(Beginning of SOURCE INFORMATION)

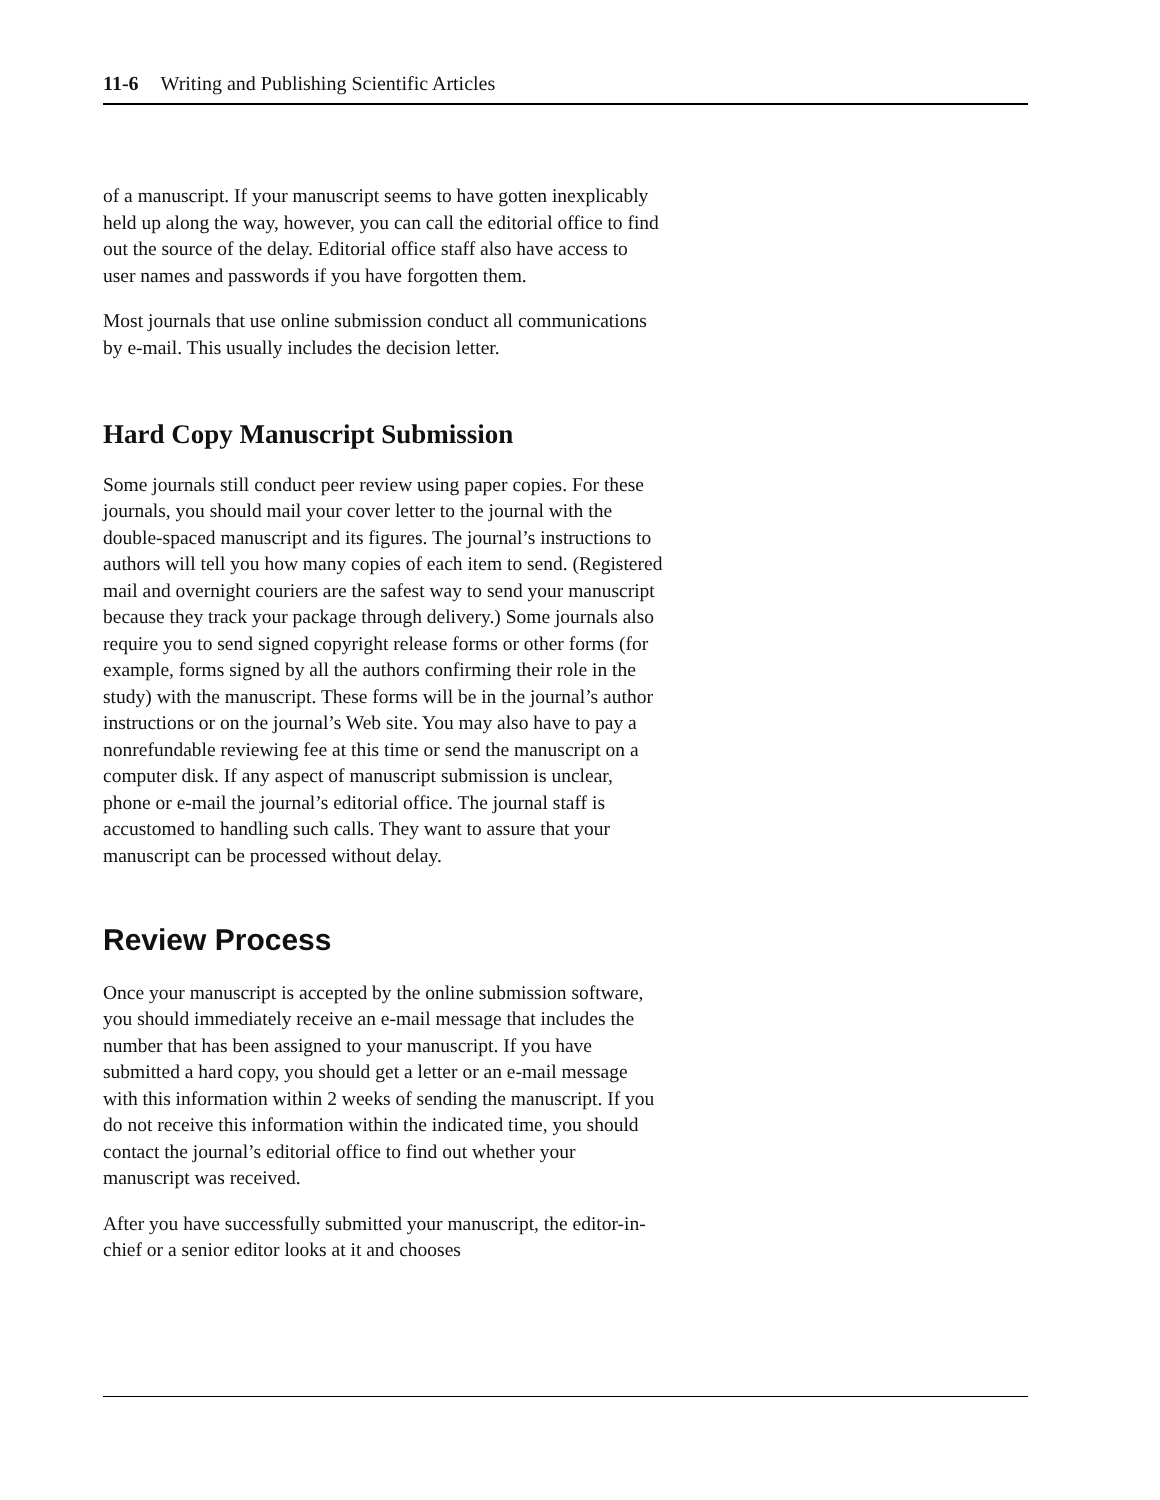11-6 Writing and Publishing Scientific Articles
of a manuscript. If your manuscript seems to have gotten inexplicably held up along the way, however, you can call the editorial office to find out the source of the delay. Editorial office staff also have access to user names and passwords if you have forgotten them.
Most journals that use online submission conduct all communications by e-mail. This usually includes the decision letter.
Hard Copy Manuscript Submission
Some journals still conduct peer review using paper copies. For these journals, you should mail your cover letter to the journal with the double-spaced manuscript and its figures. The journal’s instructions to authors will tell you how many copies of each item to send. (Registered mail and overnight couriers are the safest way to send your manuscript because they track your package through delivery.) Some journals also require you to send signed copyright release forms or other forms (for example, forms signed by all the authors confirming their role in the study) with the manuscript. These forms will be in the journal’s author instructions or on the journal’s Web site. You may also have to pay a nonrefundable reviewing fee at this time or send the manuscript on a computer disk. If any aspect of manuscript submission is unclear, phone or e-mail the journal’s editorial office. The journal staff is accustomed to handling such calls. They want to assure that your manuscript can be processed without delay.
Review Process
Once your manuscript is accepted by the online submission software, you should immediately receive an e-mail message that includes the number that has been assigned to your manuscript. If you have submitted a hard copy, you should get a letter or an e-mail message with this information within 2 weeks of sending the manuscript. If you do not receive this information within the indicated time, you should contact the journal’s editorial office to find out whether your manuscript was received.
After you have successfully submitted your manuscript, the editor-in-chief or a senior editor looks at it and chooses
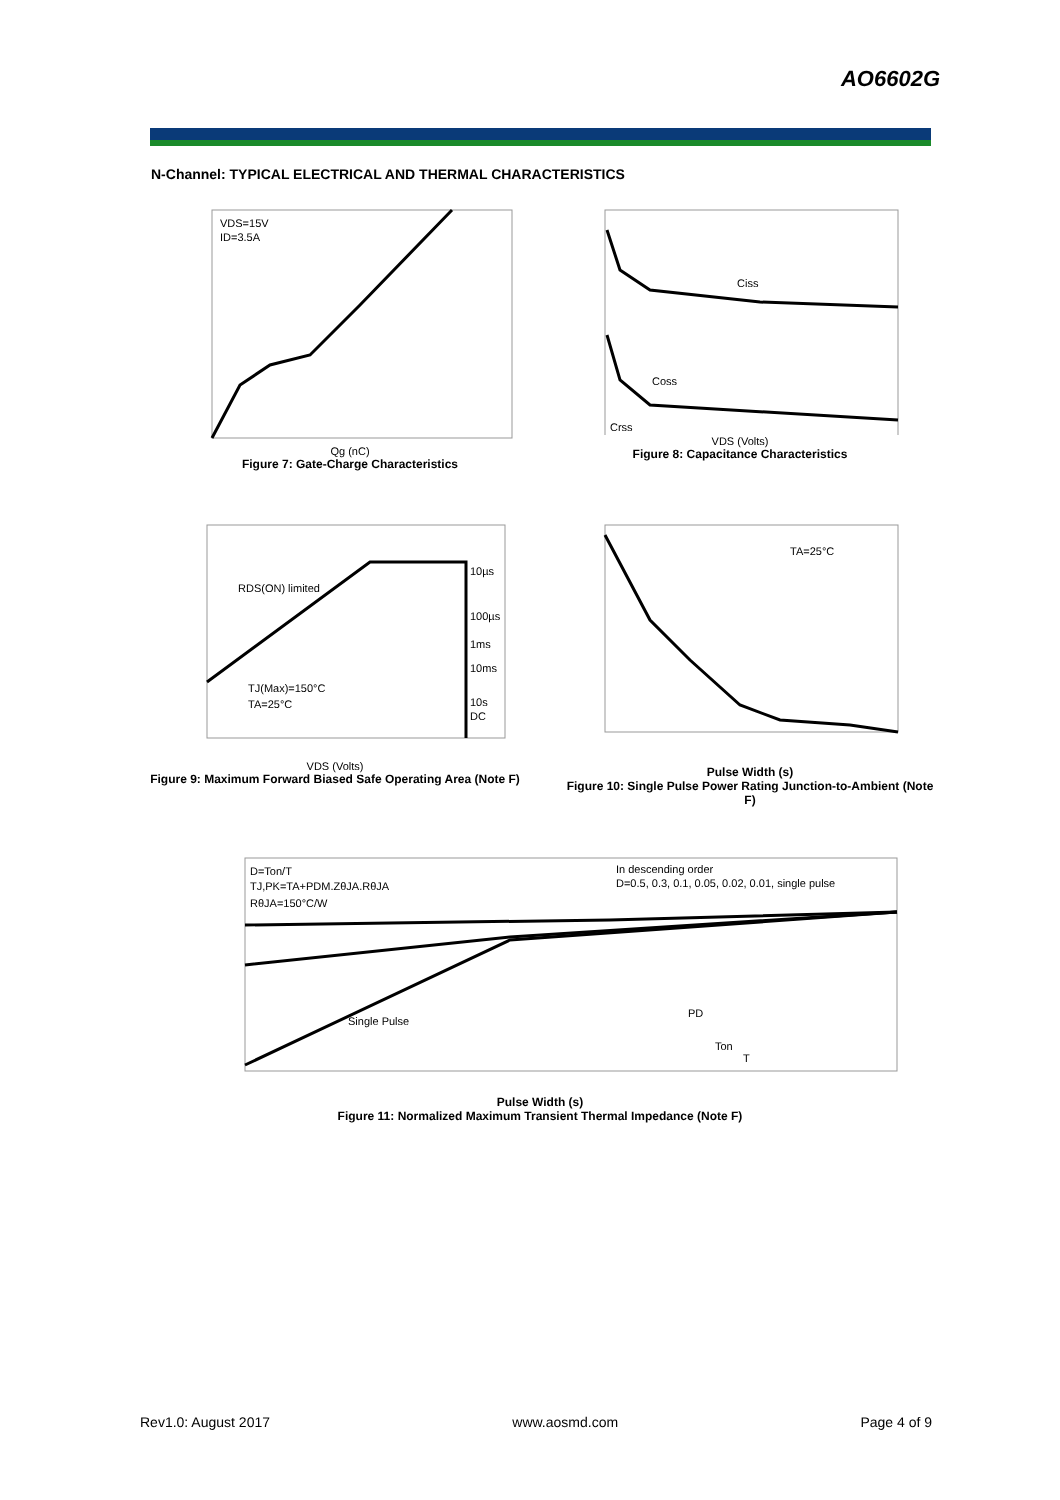AO6602G
N-Channel: TYPICAL ELECTRICAL AND THERMAL CHARACTERISTICS
VDS=15V
ID=3.5A
Qg (nC)
Figure 7: Gate-Charge Characteristics
Ciss
Coss
Crss
VDS (Volts)
Figure 8: Capacitance Characteristics
RDS(ON) limited
TJ(Max)=150°C
TA=25°C
10µs
100µs
1ms
10ms
10s
DC
VDS (Volts)
Figure 9: Maximum Forward Biased Safe Operating Area (Note F)
TA=25°C
Pulse Width (s)
Figure 10: Single Pulse Power Rating Junction-to-Ambient (Note F)
D=Ton/T
TJ,PK=TA+PDM.ZθJA.RθJA
RθJA=150°C/W
In descending order
D=0.5, 0.3, 0.1, 0.05, 0.02, 0.01, single pulse
Single Pulse
PD
Ton
T
Pulse Width (s)
Figure 11: Normalized Maximum Transient Thermal Impedance (Note F)
Rev1.0: August 2017 www.aosmd.com Page 4 of 9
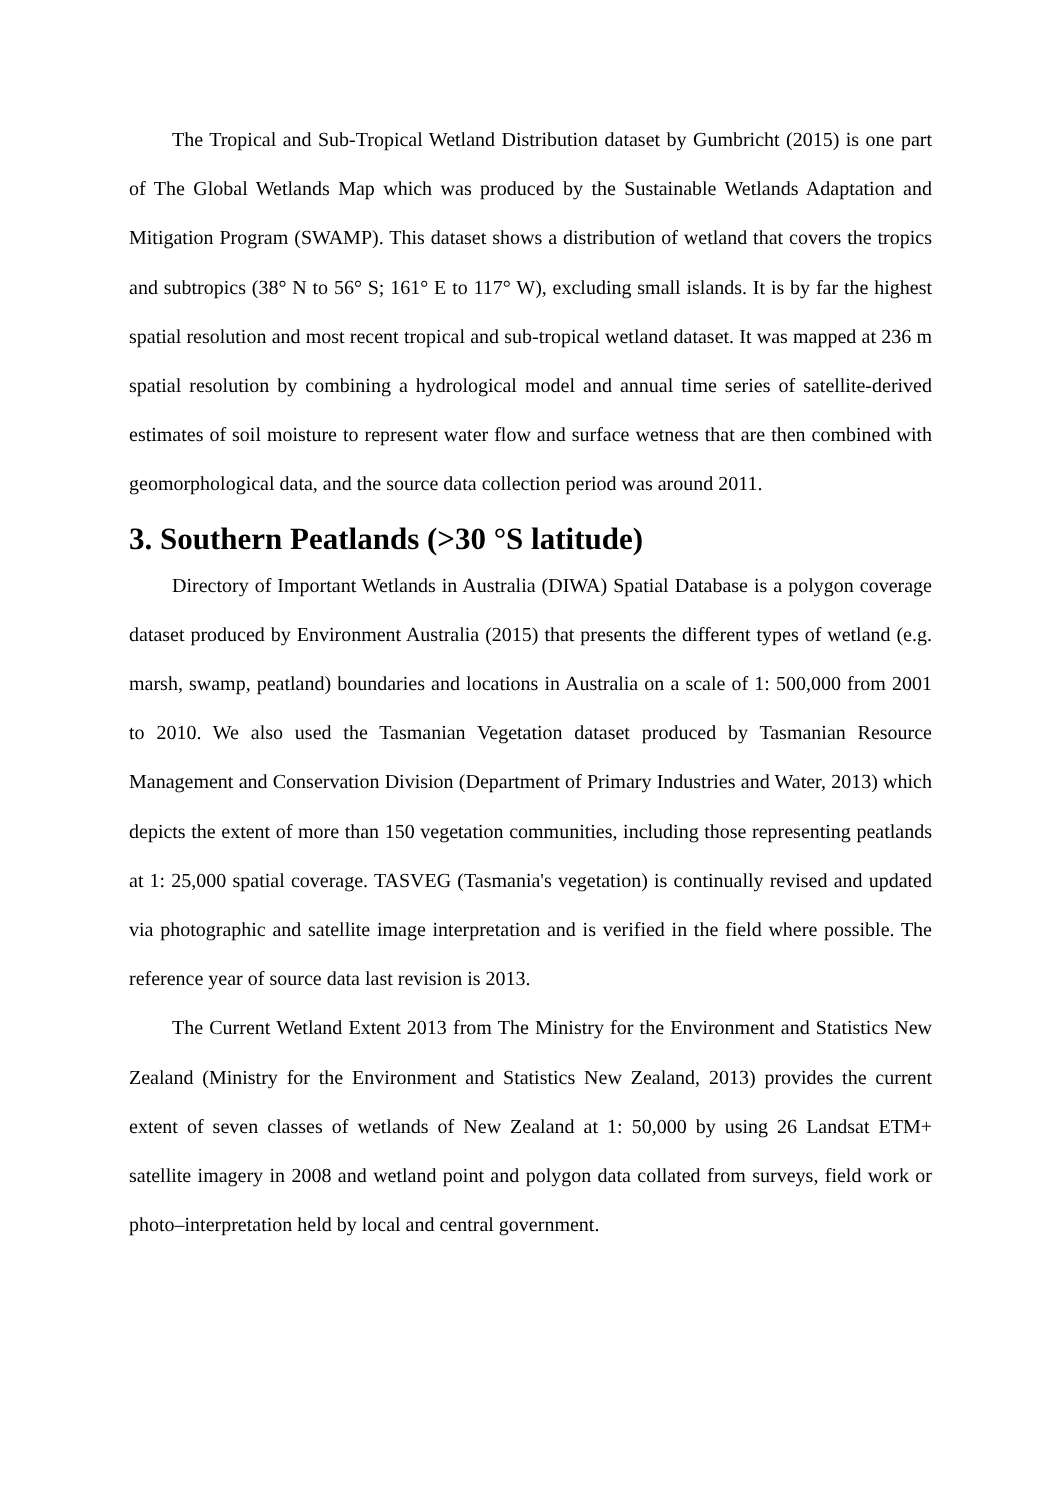The Tropical and Sub-Tropical Wetland Distribution dataset by Gumbricht (2015) is one part of The Global Wetlands Map which was produced by the Sustainable Wetlands Adaptation and Mitigation Program (SWAMP). This dataset shows a distribution of wetland that covers the tropics and subtropics (38° N to 56° S; 161° E to 117° W), excluding small islands. It is by far the highest spatial resolution and most recent tropical and sub-tropical wetland dataset. It was mapped at 236 m spatial resolution by combining a hydrological model and annual time series of satellite-derived estimates of soil moisture to represent water flow and surface wetness that are then combined with geomorphological data, and the source data collection period was around 2011.
3. Southern Peatlands (>30 °S latitude)
Directory of Important Wetlands in Australia (DIWA) Spatial Database is a polygon coverage dataset produced by Environment Australia (2015) that presents the different types of wetland (e.g. marsh, swamp, peatland) boundaries and locations in Australia on a scale of 1: 500,000 from 2001 to 2010. We also used the Tasmanian Vegetation dataset produced by Tasmanian Resource Management and Conservation Division (Department of Primary Industries and Water, 2013) which depicts the extent of more than 150 vegetation communities, including those representing peatlands at 1: 25,000 spatial coverage. TASVEG (Tasmania's vegetation) is continually revised and updated via photographic and satellite image interpretation and is verified in the field where possible. The reference year of source data last revision is 2013.
The Current Wetland Extent 2013 from The Ministry for the Environment and Statistics New Zealand (Ministry for the Environment and Statistics New Zealand, 2013) provides the current extent of seven classes of wetlands of New Zealand at 1: 50,000 by using 26 Landsat ETM+ satellite imagery in 2008 and wetland point and polygon data collated from surveys, field work or photo–interpretation held by local and central government.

(End of SOURCE INFORMATION)

- [EXERCISE DETAILS]: Which lines in the records above include the word "Note"? Copy them out.

- [OUTPUT OF THE EXERCISE]:
Figure 9: Maximum Forward Biased Safe Operating Area (Note F)
Figure 10: Single Pulse Power Rating Junction-to-Ambient (Note F)
Figure 11: Normalized Maximum Transient Thermal Impedance (Note F)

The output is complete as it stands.